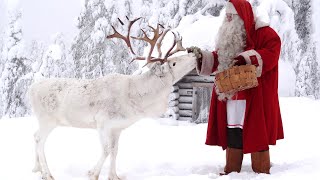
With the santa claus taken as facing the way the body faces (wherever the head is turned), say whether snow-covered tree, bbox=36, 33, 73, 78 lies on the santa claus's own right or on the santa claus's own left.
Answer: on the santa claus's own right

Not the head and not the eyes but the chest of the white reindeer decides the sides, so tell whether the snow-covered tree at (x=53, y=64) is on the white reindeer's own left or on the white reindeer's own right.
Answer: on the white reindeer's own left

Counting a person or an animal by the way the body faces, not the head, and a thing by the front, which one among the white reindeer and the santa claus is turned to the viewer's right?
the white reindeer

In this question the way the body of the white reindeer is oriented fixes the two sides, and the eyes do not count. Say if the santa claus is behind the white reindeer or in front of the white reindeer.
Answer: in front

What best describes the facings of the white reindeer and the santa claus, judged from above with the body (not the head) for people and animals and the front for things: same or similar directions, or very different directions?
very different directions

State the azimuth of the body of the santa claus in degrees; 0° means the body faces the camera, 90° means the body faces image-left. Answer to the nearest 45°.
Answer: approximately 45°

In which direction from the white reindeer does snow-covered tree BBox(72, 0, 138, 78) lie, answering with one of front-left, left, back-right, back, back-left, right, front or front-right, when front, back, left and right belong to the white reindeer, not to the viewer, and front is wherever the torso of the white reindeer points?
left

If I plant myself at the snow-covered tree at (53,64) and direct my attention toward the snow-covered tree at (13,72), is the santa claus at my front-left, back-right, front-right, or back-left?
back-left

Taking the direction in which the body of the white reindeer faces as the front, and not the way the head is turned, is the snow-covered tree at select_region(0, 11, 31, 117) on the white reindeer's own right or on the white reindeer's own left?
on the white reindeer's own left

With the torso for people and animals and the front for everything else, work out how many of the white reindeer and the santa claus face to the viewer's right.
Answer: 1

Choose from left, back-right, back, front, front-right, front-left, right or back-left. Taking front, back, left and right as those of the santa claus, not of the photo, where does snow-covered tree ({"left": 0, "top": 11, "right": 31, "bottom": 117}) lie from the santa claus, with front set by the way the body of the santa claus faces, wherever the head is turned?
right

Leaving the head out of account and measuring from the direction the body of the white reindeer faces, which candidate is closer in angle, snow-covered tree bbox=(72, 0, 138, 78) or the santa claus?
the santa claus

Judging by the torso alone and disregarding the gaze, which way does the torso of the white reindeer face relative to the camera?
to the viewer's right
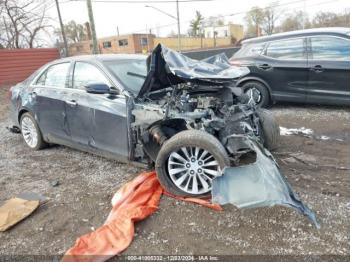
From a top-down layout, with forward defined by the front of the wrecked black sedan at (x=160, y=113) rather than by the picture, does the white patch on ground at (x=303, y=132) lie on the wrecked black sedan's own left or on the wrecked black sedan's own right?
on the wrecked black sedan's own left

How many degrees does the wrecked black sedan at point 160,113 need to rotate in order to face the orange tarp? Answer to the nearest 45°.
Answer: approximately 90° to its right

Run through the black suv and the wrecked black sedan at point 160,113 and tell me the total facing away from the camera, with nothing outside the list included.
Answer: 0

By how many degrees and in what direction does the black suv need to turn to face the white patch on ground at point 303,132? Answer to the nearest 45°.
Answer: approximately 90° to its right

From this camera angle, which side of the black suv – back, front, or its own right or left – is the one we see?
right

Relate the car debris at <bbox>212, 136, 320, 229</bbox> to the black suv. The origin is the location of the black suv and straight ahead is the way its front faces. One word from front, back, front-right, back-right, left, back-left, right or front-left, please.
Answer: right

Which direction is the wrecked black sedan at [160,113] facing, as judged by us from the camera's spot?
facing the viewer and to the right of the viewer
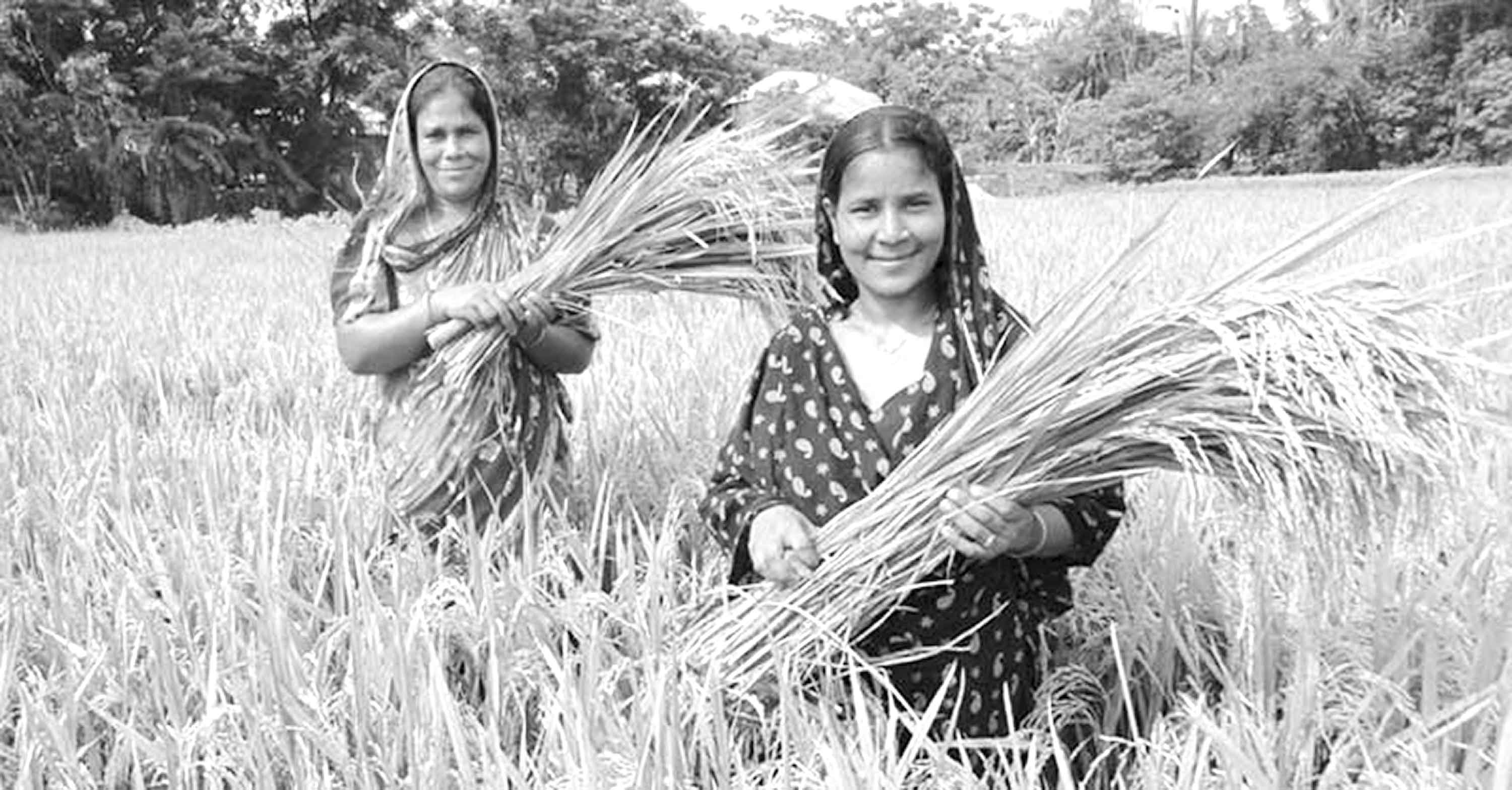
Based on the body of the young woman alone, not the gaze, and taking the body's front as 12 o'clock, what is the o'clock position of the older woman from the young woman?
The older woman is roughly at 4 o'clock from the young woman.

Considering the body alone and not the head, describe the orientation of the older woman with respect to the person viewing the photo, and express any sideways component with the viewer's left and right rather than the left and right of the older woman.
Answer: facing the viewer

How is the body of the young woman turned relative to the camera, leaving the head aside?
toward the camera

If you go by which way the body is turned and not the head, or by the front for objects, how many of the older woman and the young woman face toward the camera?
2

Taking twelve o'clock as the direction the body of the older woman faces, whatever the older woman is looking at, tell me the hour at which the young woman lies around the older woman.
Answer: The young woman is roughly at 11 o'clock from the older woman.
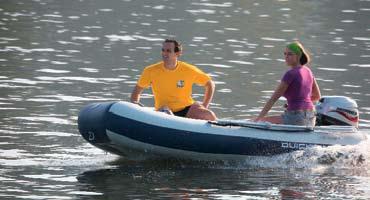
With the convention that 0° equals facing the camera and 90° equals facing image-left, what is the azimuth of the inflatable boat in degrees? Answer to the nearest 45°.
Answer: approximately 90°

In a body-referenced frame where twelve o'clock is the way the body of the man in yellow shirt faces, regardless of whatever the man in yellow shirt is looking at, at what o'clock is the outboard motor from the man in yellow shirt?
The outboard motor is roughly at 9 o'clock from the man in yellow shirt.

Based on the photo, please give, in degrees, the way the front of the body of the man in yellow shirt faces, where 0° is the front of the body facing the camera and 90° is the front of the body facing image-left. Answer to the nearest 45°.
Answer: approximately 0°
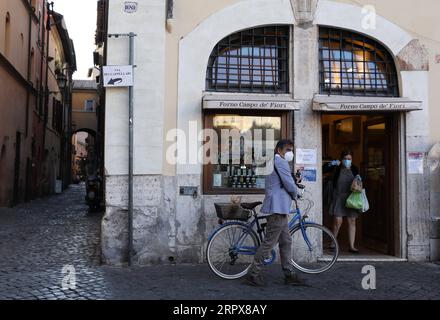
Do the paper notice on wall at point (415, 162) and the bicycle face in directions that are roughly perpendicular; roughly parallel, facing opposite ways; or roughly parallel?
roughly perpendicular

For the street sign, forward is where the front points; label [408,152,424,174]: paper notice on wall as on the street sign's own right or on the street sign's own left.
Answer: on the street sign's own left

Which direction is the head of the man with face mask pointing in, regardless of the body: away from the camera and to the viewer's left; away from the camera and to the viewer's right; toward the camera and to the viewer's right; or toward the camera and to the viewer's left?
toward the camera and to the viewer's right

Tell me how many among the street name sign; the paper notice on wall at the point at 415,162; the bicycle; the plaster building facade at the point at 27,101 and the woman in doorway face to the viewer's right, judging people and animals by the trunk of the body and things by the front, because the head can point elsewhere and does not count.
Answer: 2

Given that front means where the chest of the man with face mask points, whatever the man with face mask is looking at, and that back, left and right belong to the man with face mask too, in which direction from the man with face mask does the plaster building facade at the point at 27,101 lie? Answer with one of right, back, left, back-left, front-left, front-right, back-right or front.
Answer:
● ● ●
Trascrivi senza alcuna modifica le righe comprese tra quella che contiene "How many degrees does" e quella che contiene "facing the viewer and", includendo entrambe.

How many degrees does the wrecked black sedan at point 160,113 need to rotate in order to face the orange tarp? Answer to the nearest 45°.
Answer: approximately 90° to its right

Run through the black suv and the wrecked black sedan at point 160,113 and tell me the total facing away from the camera, with nothing outside the list included.
Answer: 0

By how many degrees and in what direction does the black suv need to turn to face the white patch on ground at point 303,132? Answer to the nearest 45°.
Answer: approximately 90° to its right

From this camera angle, which side of the black suv – back, front, or its own right or left – is the one we see?
right

Relate the car debris at <bbox>212, 136, 320, 229</bbox> to the black suv. The origin is the location of the black suv and straight ahead is the way its front faces. One word from front, back, front-right, back-right, left, back-left, right or front-left, please.
Answer: right

Which direction is the wrecked black sedan at [160,113] facing, as judged by us from the camera's spot?
facing the viewer and to the right of the viewer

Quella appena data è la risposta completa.